**Problem to solve**
Convert the lines into a numbered list, beginning with the line that contains "family: Solanaceae" and continuing through the end of the lines, with both ends included. Skip any blank lines, and leave the pictures out.
——
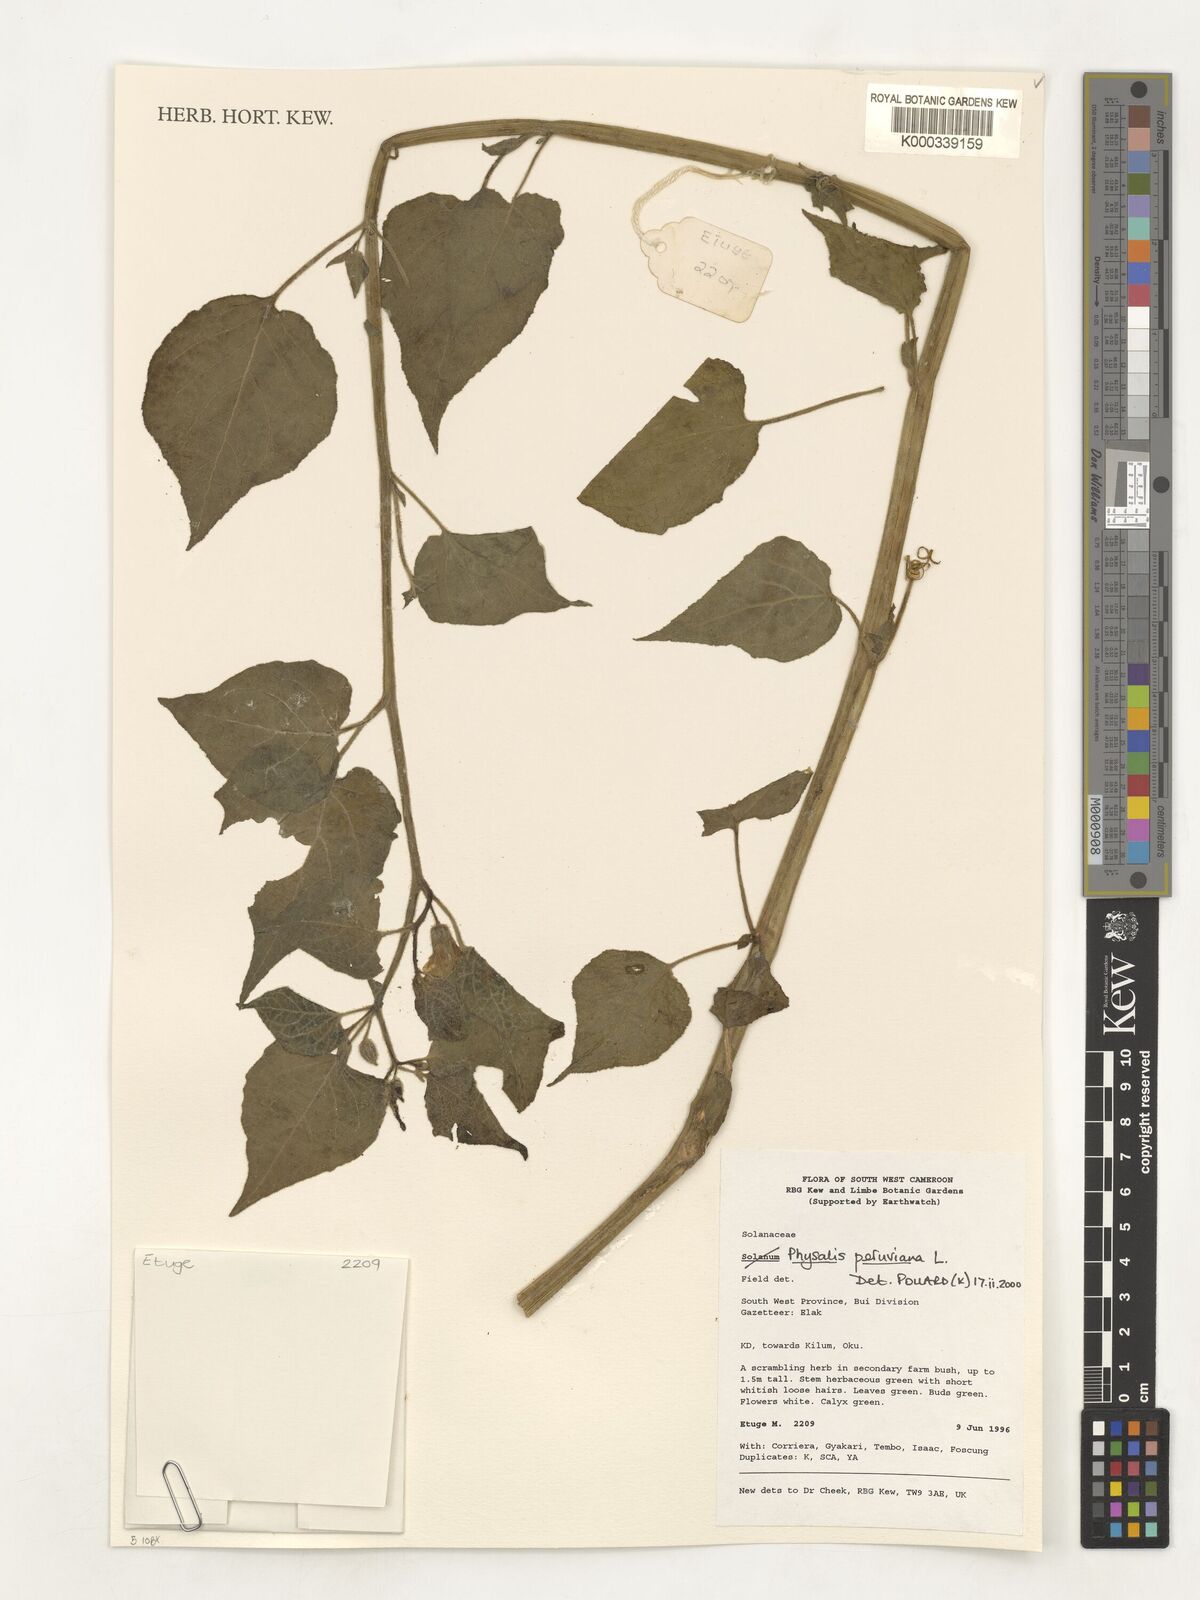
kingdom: Plantae
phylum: Tracheophyta
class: Magnoliopsida
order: Solanales
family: Solanaceae
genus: Physalis
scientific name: Physalis peruviana
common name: Cape-gooseberry
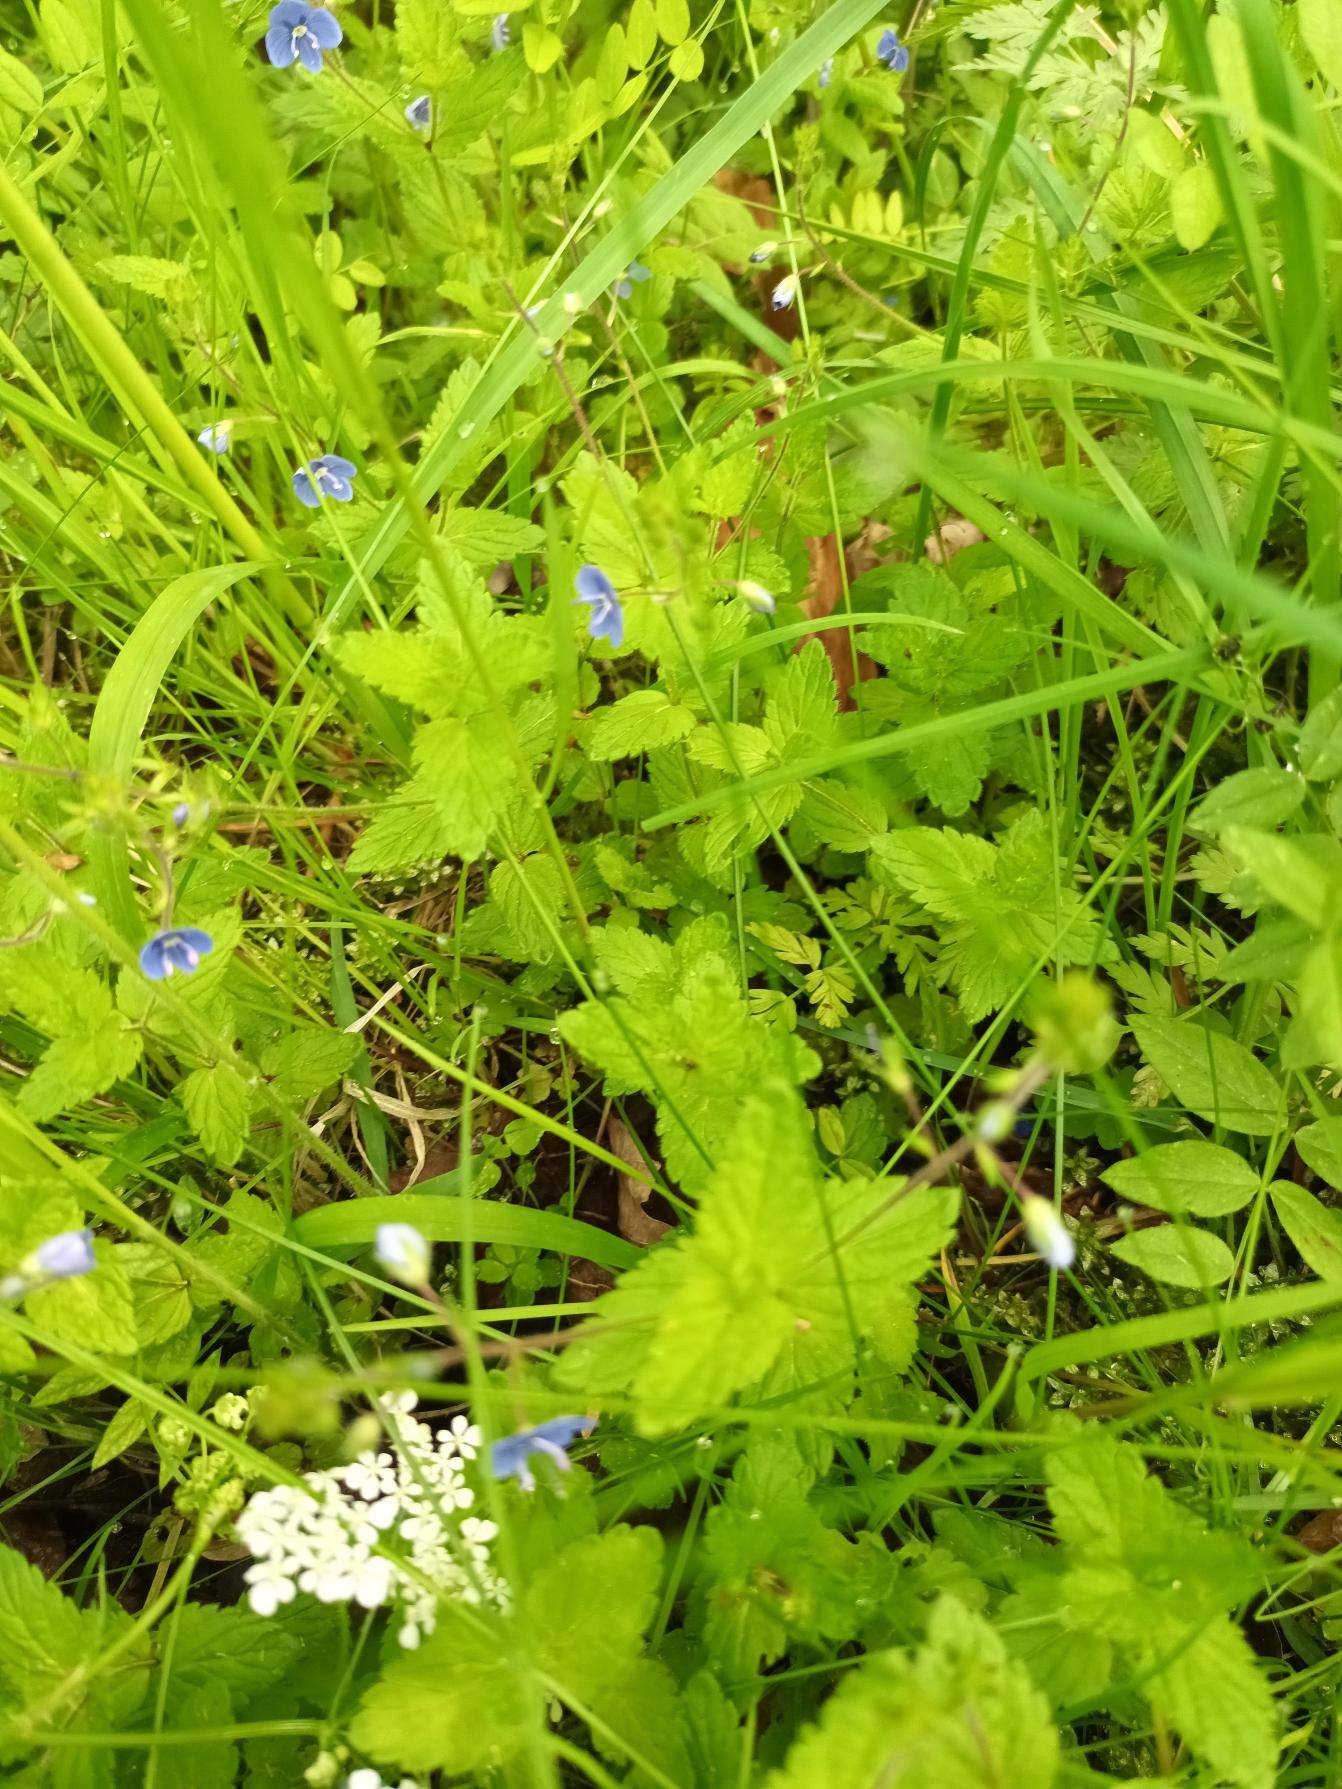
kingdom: Plantae
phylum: Tracheophyta
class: Magnoliopsida
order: Lamiales
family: Plantaginaceae
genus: Veronica
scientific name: Veronica chamaedrys
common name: Tveskægget ærenpris
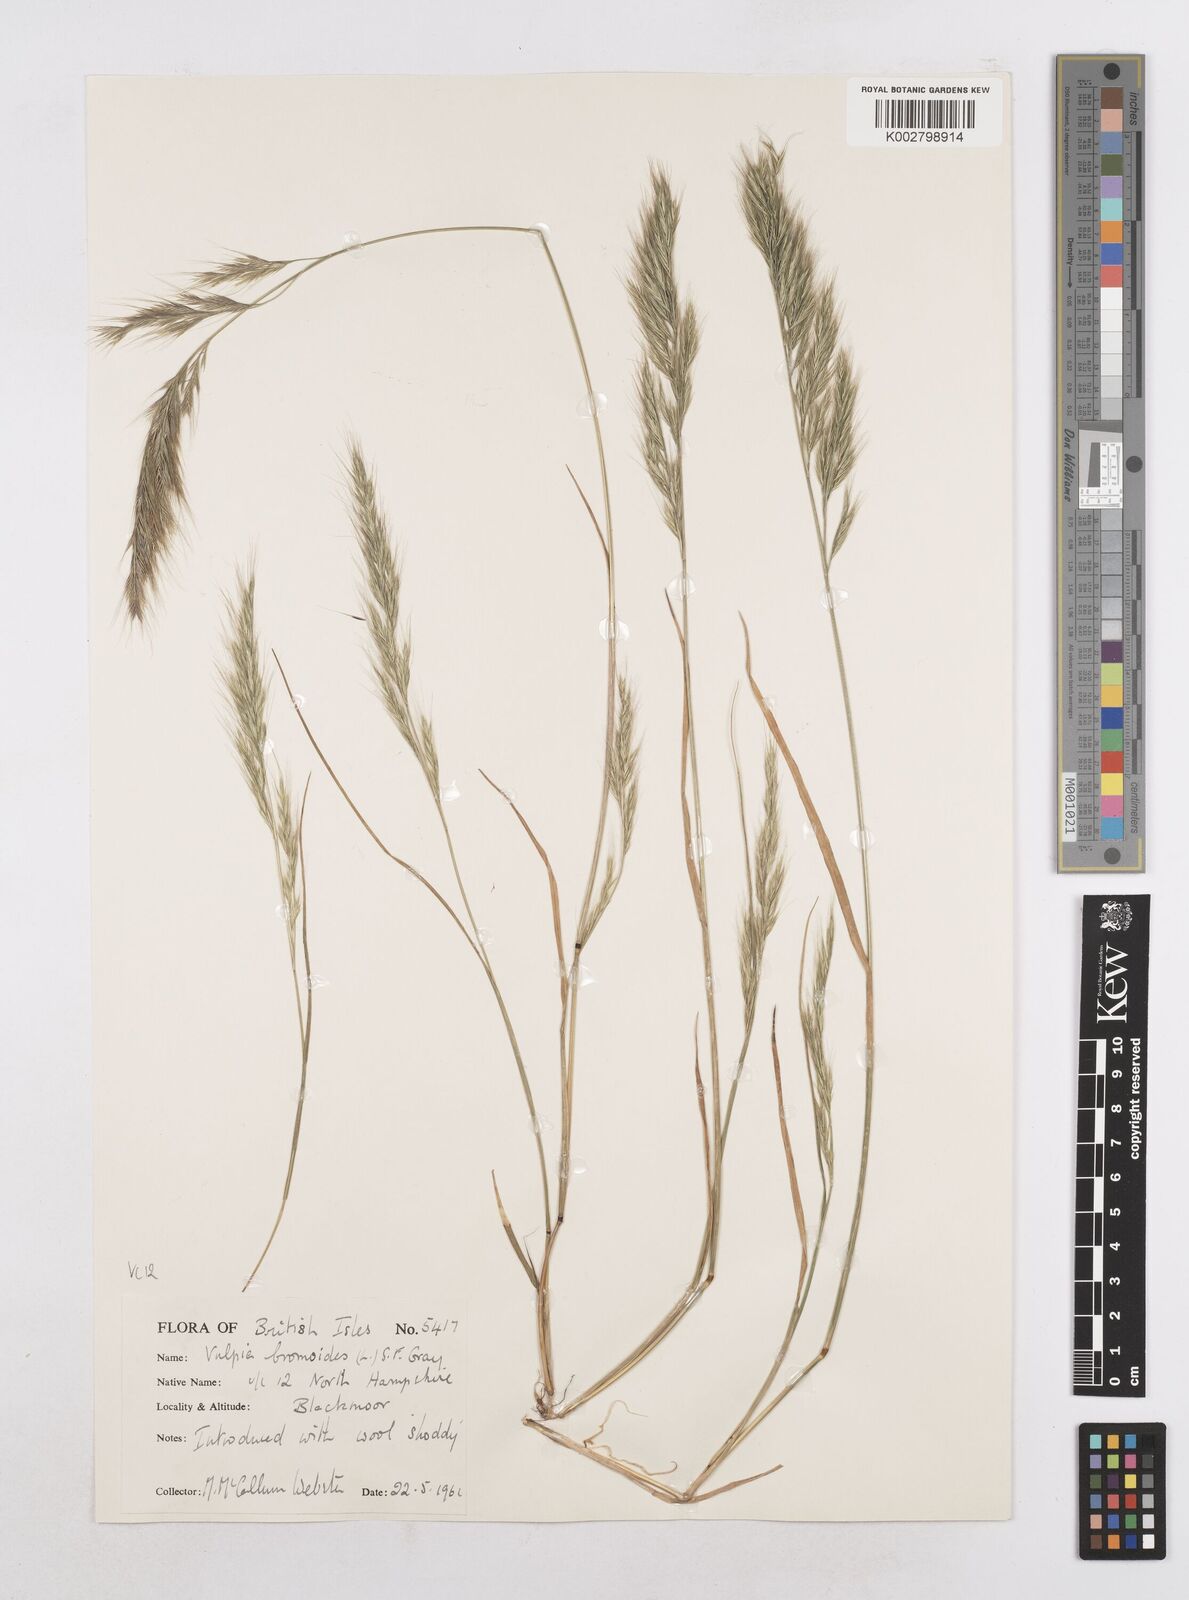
——
**Final result**
1. family: Solanaceae
2. genus: Physalis
3. scientific name: Physalis peruviana
4. common name: Cape-gooseberry
5. kingdom: Plantae
6. phylum: Tracheophyta
7. class: Magnoliopsida
8. order: Lamiales
9. family: Plantaginaceae
10. genus: Veronica
11. scientific name: Veronica chamaedrys
12. common name: Tveskægget ærenpris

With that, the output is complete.